A review–by Bethany
Now, when I walked into the theatre I had to remind myself to have an open mind for two reasons. One: I really am not a fan of Vanessa Hudgens acting and two: I’m a huge fan of Alex Flinn’s Beastly, which the movie was based on. The movie follows a boy, Kyle (Alex Pettyfer), who goes through many transformations, physically and emotionally. By the title alone one would be able to figure out that the movie is a contemporary look at the classic Beauty and the Beast.
Kyle is a typically popular guy who cares only about appearances, and because of that he believes that everybody else should only care about appearances. Then he pulls a prank on the gothic chick at school, Kendra (Mary-Kate Olsen); or so he thinks. When in all actuality Kendra is a witch and was trying to give him a chance out of her putting a curse on him. But because he failed Kyle is transformed to look as ugly as he is on the inside. His one chance of returning to his normal state: to find a girl who will love him for him, not for what he looks like, in one year.

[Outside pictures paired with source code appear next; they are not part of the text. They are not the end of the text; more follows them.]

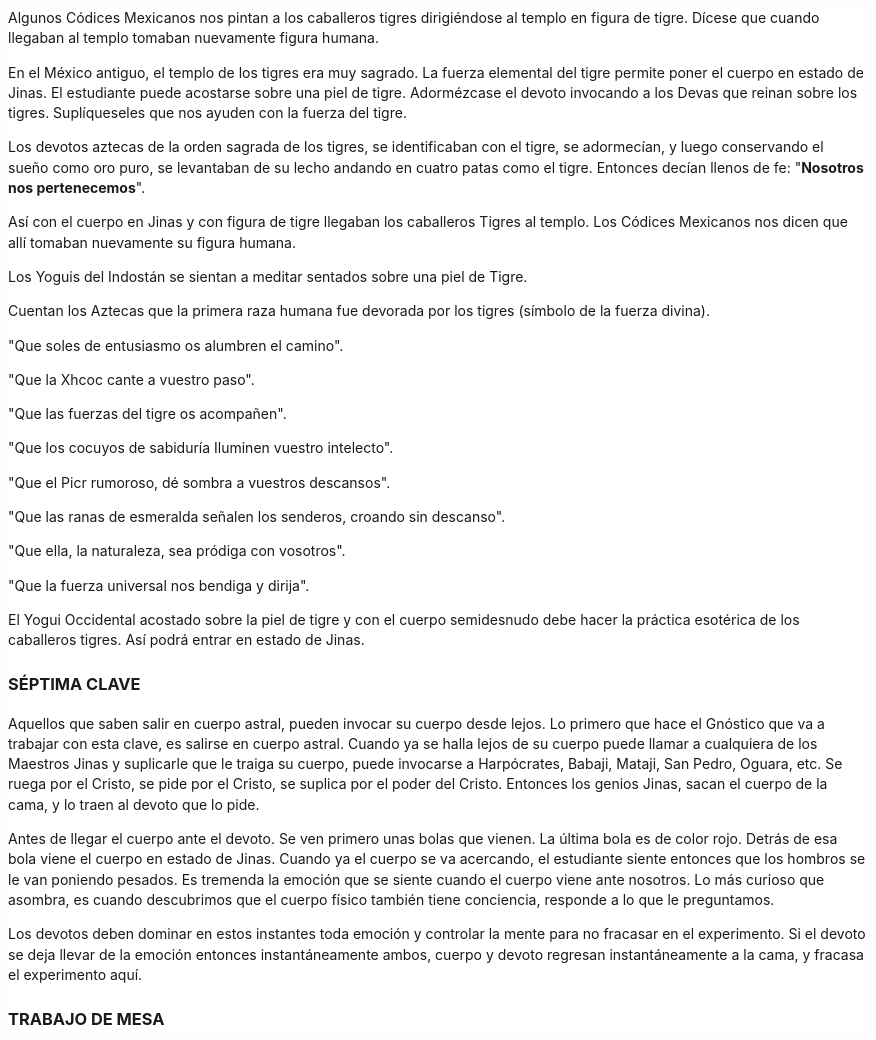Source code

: Algunos Códices Mexicanos nos pintan a los caballeros tigres dirigiéndose al templo en figura de tigre. Dícese que cuando llegaban al templo tomaban nuevamente figura humana.

En el México antiguo, el templo de los tigres era muy sagrado. La fuerza elemental del tigre permite poner el cuerpo en estado de Jinas. El estudiante puede acostarse sobre una piel de tigre. Adormézcase el devoto invocando a los Devas que reinan sobre los tigres. Suplíqueseles que nos ayuden con la fuerza del tigre.

Los devotos aztecas de la orden sagrada de los tigres, se identificaban con el tigre, se adormecían, y luego conservando el sueño como oro puro, se levantaban de su lecho andando en cuatro patas como el tigre. Entonces decían llenos de fe: \"**Nosotros nos pertenecemos**\".

Así con el cuerpo en Jinas y con figura de tigre llegaban los caballeros Tigres al templo. Los Códices Mexicanos nos dicen que allí tomaban nuevamente su figura humana.

Los Yoguis del Indostán se sientan a meditar sentados sobre una piel de Tigre.

Cuentan los Aztecas que la primera raza humana fue devorada por los tigres (símbolo de la fuerza divina).

\"Que soles de entusiasmo os alumbren el camino\".

\"Que la Xhcoc cante a vuestro paso\".

\"Que las fuerzas del tigre os acompañen\".

\"Que los cocuyos de sabiduría Iluminen vuestro intelecto\".

\"Que el Picr rumoroso, dé sombra a vuestros descansos\".

\"Que las ranas de esmeralda señalen los senderos, croando sin descanso\".

\"Que ella, la naturaleza, sea pródiga con vosotros\".

\"Que la fuerza universal nos bendiga y dirija\".

El Yogui Occidental acostado sobre la piel de tigre y con el cuerpo semidesnudo debe hacer la práctica esotérica de los caballeros tigres. Así podrá entrar en estado de Jinas.

### SÉPTIMA CLAVE

Aquellos que saben salir en cuerpo astral, pueden invocar su cuerpo desde lejos. Lo primero que hace el Gnóstico que va a trabajar con esta clave, es salirse en cuerpo astral. Cuando ya se halla lejos de su cuerpo puede llamar a cualquiera de los Maestros Jinas y suplicarle que le traiga su cuerpo, puede invocarse a Harpócrates, Babaji, Mataji, San Pedro, Oguara, etc. Se ruega por el Cristo, se pide por el Cristo, se suplica por el poder del Cristo. Entonces los genios Jinas, sacan el cuerpo de la cama, y lo traen al devoto que lo pide.

Antes de llegar el cuerpo ante el devoto. Se ven primero unas bolas que vienen. La última bola es de color rojo. Detrás de esa bola viene el cuerpo en estado de Jinas. Cuando ya el cuerpo se va acercando, el estudiante siente entonces que los hombros se le van poniendo pesados. Es tremenda la emoción que se siente cuando el cuerpo viene ante nosotros. Lo más curioso que asombra, es cuando descubrimos que el cuerpo físico también tiene conciencia, responde a lo que le preguntamos.

Los devotos deben dominar en estos instantes toda emoción y controlar la mente para no fracasar en el experimento. Si el devoto se deja llevar de la emoción entonces instantáneamente ambos, cuerpo y devoto regresan instantáneamente a la cama, y fracasa el experimento aquí.

### TRABAJO DE MESA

Now, as I mentioned before, Vanessa Hudgens is one of my least favorite actresses, but I’m a strong believer in the idea that people can change. In her first scene I was actually quite taken back and hopeful for her role in the film. However, all good things come to an end, and gradually throughout the movie her acting was what was expected. Mediocre. It reminded me of a high school play, her acting that is. There was a part in the movie where she is listening to headphones and starts singing out loud and abruptly stops realizing that people are around. During that particular scene, I didn’t buy that she was in a world of her own, but acutely aware that she was being filmed. Her performance, I couldn’t buy. But, there was a different actor who blew me away. Neil Patrick Harris, who played Will, Kyle’s blind private teacher, was amazing. Every scene he was in brought light to the movie; even the scenes shared with Vanessa Hudgens. I believe he stole the show. From his first entry to his last scene, it was something to look forward too. Alex Pettyfer played his role well, it wasn’t mind blowing, but it was good. He was definitely a good role for this part.
The cinematography and special effects where small, but great. Simple things such as the marks on Alex’s now transformed arms having flowers bloom in spring or lights and a star during winter. It was a very small effect, but nicely done and quite enjoyable. It’s always the small things. Alex’s face and body was made pretty gruesome, but still able to be looked at. Obviously the director wouldn’t want to make his so ugly that even the audience wouldn’t want to look at the film, but they did a good job and making him a tolerable level of ugly; one to where you could believe, but could continue watching it. And the cinematography won’t win any awards, but it was done right to bring about the movies progress.
Overall, the movie wasn’t bad. It wasn’t the best film I’ve ever seen, but it wasn’t bad. It you like supernatural romance you’ll probably like this film, or if you like the story of Beauty and the Beast, you’ll also like this film. This is my disclaimer: if you loved the book, you will not, I repeat: will not be a fan of the movie. They changed about eleven obvious things. And some of the things they changed did not need to be changed. Because I’m sure all book lovers can understand that sometimes, in order to make a book a film, you have to change things; yet, many of the changes that were made were not needed. The seasons were wrong, some of the scenes were wrong; some of the characters were a little off. But, that doesn’t take away that it was decent movie, it was just a very loose interpretation of the book. I wonder if Alex Flinn liked it.